Written problem A
Output the part of the artist biographies that runs from "Morris Fox is" down to "ecological end times?", unchanged.
Written problem B
Format every line of the shape-movement listing below as a numbered list, leaving out blank lines and the picture lines.

Reading passage

START

She holds a BFA from UQAM, an MFA in Fibres and Material Practices from Concordia University, and a diploma in Higher Education Pedagogy. Since 2019, she has been a part-time instructor in the Fibres and Material Practices program at Concordia University. Her work has been exhibited in various venues, including the Centre d’action culturelle de la MRC de Papineau, as well as in Montreal, Toronto, Venice, Paris, and Oaxaca, Mexico.
Fernanda Suarez is a visual artist with an MA in Communication and Social Change and a BFA, currently a PhD candidate in the Interdisciplinary Humanities PhD student at Concordia University. Her artistic practice is transdisciplinary, deploying a situated approach to drawing, textile, text, and craft techniques to address issues of gender, subjectivity, and collaboration. With an interest in the material implications of textile production from a feminist decolonial approach, her practice explores memory and knowledge. Environment and technique are central to her processes as open forms of knowledge that come into meaning through relations.
Her research-creation project explores the experience of weaving together with Nahua indigenous and Mestiza women in the Nahua community of Cuacuila, located in the Sierra Norte de Puebla in Mexico. By working together, they have learned and retaken almost extinct techniques in this territory. Although having a complex relationship influenced by colonial legacies, learning and creating together has allowed us to recognize each other and forge different bonds.
Morris Fox is a settler-Canadian interdisciplinary visual artist and poet whose work explores the hauntings of our ecological and socio-political atmospheres through a queer and gothic ecological lens. Fox integrates writing and ecological motifs into poetry, chainmaille soft sculptures, crafted queer ephemera, and digital video, asking what it means to make worlds and conditions of liveability, as queer possibility, within ecological end times?
Based in Tio’tia:ke/Mooniyang (Montréal), Morris is currently pursuing a PhD in the Interdisciplinary Humanities program at Concordia University. He has exhibited artworks and programmed workshops and talks internationally, including Tio’tia:ke/Mooniyang (Montréal), Tkaronto (Toronto), where he grew up, the United States and Iceland. His work has notably been featured in various exhibitions such as Spring Awaits (Wick Gallery, Minneapolis, 2025), Cruise-ading (Webster Library, Montréal, 2024), Sex Ecologies: Becoming Plastic (Stoveworks, Chattanooga TS, 2023), My Gay Mediaeval Times (Spacemaker ii, Toronto, 2022), and Vestiges and Remains (Artcite Inc., Windsor, 2022). He holds a BFA (Concordia U, 2010) and a Low Residency MFA (School of the Art Institute of Chicago, 2018).

END

Records to use
START

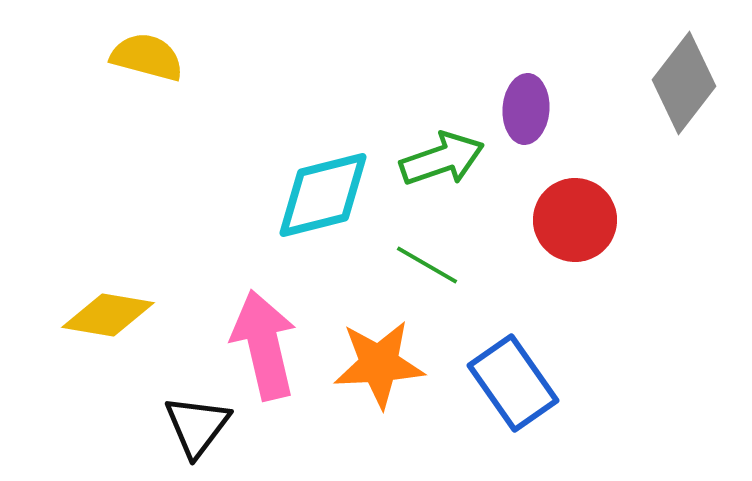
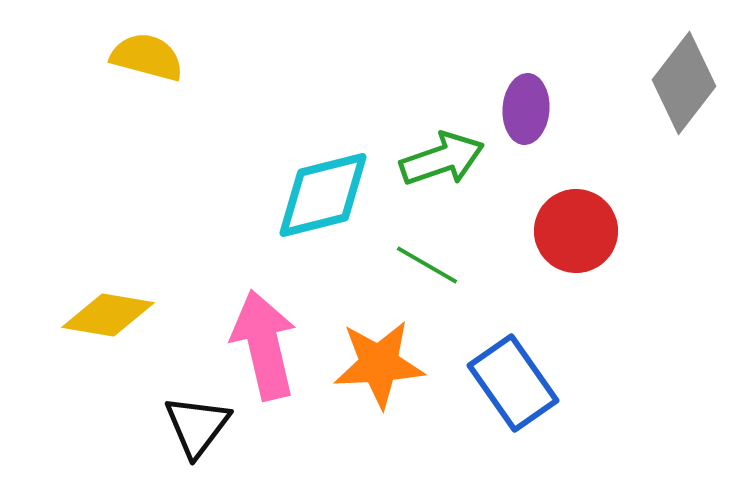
red circle: moved 1 px right, 11 px down
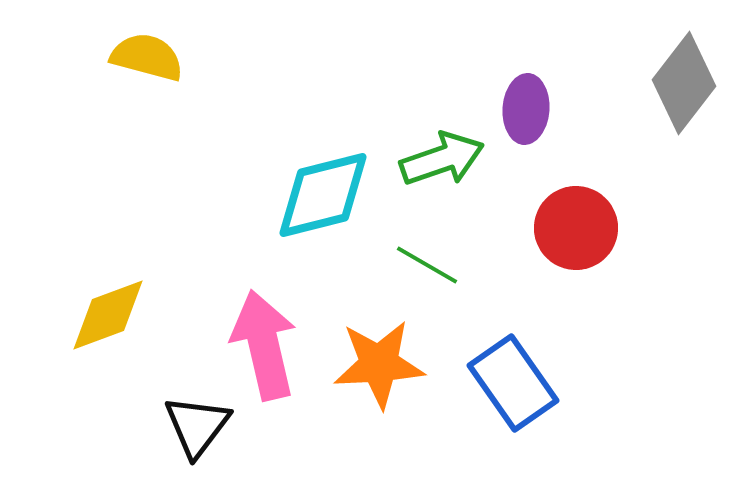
red circle: moved 3 px up
yellow diamond: rotated 30 degrees counterclockwise
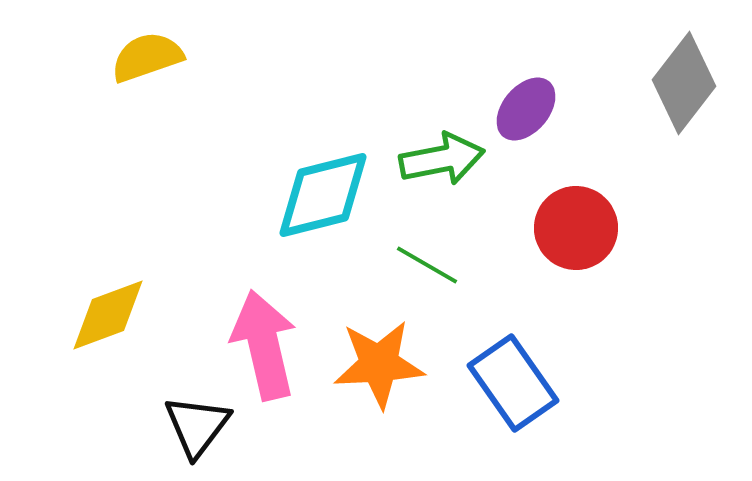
yellow semicircle: rotated 34 degrees counterclockwise
purple ellipse: rotated 36 degrees clockwise
green arrow: rotated 8 degrees clockwise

END

Final result A
Morris Fox is a settler-Canadian interdisciplinary visual artist and poet whose work explores the hauntings of our ecological and socio-political atmospheres through a queer and gothic ecological lens. Fox integrates writing and ecological motifs into poetry, chainmaille soft sculptures, crafted queer ephemera, and digital video, asking what it means to make worlds and conditions of liveability, as queer possibility, within ecological end times?

Final result B
1. red circle: moved 1 px right, 11 px down
2. red circle: moved 3 px up
3. yellow diamond: rotated 30 degrees counterclockwise
4. yellow semicircle: rotated 34 degrees counterclockwise
5. purple ellipse: rotated 36 degrees clockwise
6. green arrow: rotated 8 degrees clockwise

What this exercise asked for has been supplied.